Ice Humanities is an emerging field of study that examines cultural, discursive, narrative, and creative dimensions of ice. To complement and augment the strong emphasis on natural science approaches to ice, and recognizing the complexity of human relationships with the cryosphere, “ice humanities” researchers show that glaciers, snow, permafrost, sea ice, and icebergs are as much cultural and social as about the physical characteristics of ice, temperature, and precipitation.
What’s more, the way societies represent and discuss ice produces power, which helps certain social groups—and extractive capitalist systems—at the expense of others. Understanding the human and cultural dimensions of ice helps illuminate social-environmental systems more broadly, while also offering context and direction for climate mitigation and adaptation.
Carey’s training in environmental history (History Ph.D. from UC Davis) forms a crucial dimension of and foundation for this environmental humanities work in the Glacier Lab, while geo-humanities is another approach that merges human geography with storytelling, culture, and the humanities. Overall, History — and the humanities more broadly — offers an often-overlooked way to examine climate change, the cryosphere, coasts and the ocean, and other human-environmental interactions.
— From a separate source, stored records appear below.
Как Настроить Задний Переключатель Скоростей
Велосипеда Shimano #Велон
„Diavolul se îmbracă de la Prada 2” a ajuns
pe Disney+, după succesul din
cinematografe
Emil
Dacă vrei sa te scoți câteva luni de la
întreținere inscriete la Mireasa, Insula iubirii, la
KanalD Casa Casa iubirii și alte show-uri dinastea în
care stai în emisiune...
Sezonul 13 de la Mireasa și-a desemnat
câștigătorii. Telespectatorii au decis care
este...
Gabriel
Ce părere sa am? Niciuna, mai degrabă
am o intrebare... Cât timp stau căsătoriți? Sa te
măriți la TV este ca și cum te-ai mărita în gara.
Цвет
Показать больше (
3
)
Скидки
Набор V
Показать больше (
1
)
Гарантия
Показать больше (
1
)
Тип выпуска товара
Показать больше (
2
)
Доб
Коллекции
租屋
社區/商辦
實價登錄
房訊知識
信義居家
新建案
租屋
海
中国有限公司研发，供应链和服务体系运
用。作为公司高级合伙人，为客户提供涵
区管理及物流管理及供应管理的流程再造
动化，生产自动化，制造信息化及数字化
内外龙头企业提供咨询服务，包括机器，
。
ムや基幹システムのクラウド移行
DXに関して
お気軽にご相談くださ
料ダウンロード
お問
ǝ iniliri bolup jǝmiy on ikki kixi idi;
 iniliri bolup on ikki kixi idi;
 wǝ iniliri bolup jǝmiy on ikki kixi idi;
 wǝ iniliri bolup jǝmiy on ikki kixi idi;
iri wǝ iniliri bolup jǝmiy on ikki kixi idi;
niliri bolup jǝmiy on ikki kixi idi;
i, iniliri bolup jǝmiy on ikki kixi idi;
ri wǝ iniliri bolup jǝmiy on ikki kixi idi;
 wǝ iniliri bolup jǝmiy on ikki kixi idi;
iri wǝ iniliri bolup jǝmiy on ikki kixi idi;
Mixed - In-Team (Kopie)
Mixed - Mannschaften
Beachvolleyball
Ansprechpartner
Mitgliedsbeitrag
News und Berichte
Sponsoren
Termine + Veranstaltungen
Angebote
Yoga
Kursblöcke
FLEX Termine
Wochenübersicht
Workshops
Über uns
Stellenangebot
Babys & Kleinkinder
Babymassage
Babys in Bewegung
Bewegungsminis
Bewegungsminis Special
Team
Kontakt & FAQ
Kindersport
Glacier Lab research has been working on these aspects of ice humanities for nearly two decades, especially since Carey’s 2007 article on “how glaciers became an endangered species” that showed the intersection of culture, power, and ice narratives.
Other selected ice humanities publications include:
Zachary Provant and Mark Carey, “Who is Killing the Glaciers? From Glacier Funerals to Glacier Autopsies,” Edge Effects (3 Nov. 2022).
Hayley Brazier and Mark Carey, “Boundaries of Place and Time at the Edge of the Polar Oceans,” in The Cambridge History of the Polar Regions, eds., Adrian Howkins and Peder Roberts (Cambridge, UK: Cambridge University Press, 2022), 726-748.
Mark Carey, Jordan Barton, and Sam Flanzer, “Glacier Protection Campaigns – What Do They Really Save?” in Ice Humanities: Living, Working, and Thinking in a Melting World, eds., Klaus Dodds and Sverker Sörlin (Manchester: Manchester University Press, 2022), 89-109.
Holly Moulton, Mark Carey, Christian Huggel, and Alina Motschmann, “Narratives of ice loss: New approaches to shrinking glaciers and climate change adaptation,” Geoforum 125 (2021): 47-56.
Mark Carey, “The Trouble with Climate Change and National Parks,” Forest History Today 23, no. 1 (Spring 2017): 57-67.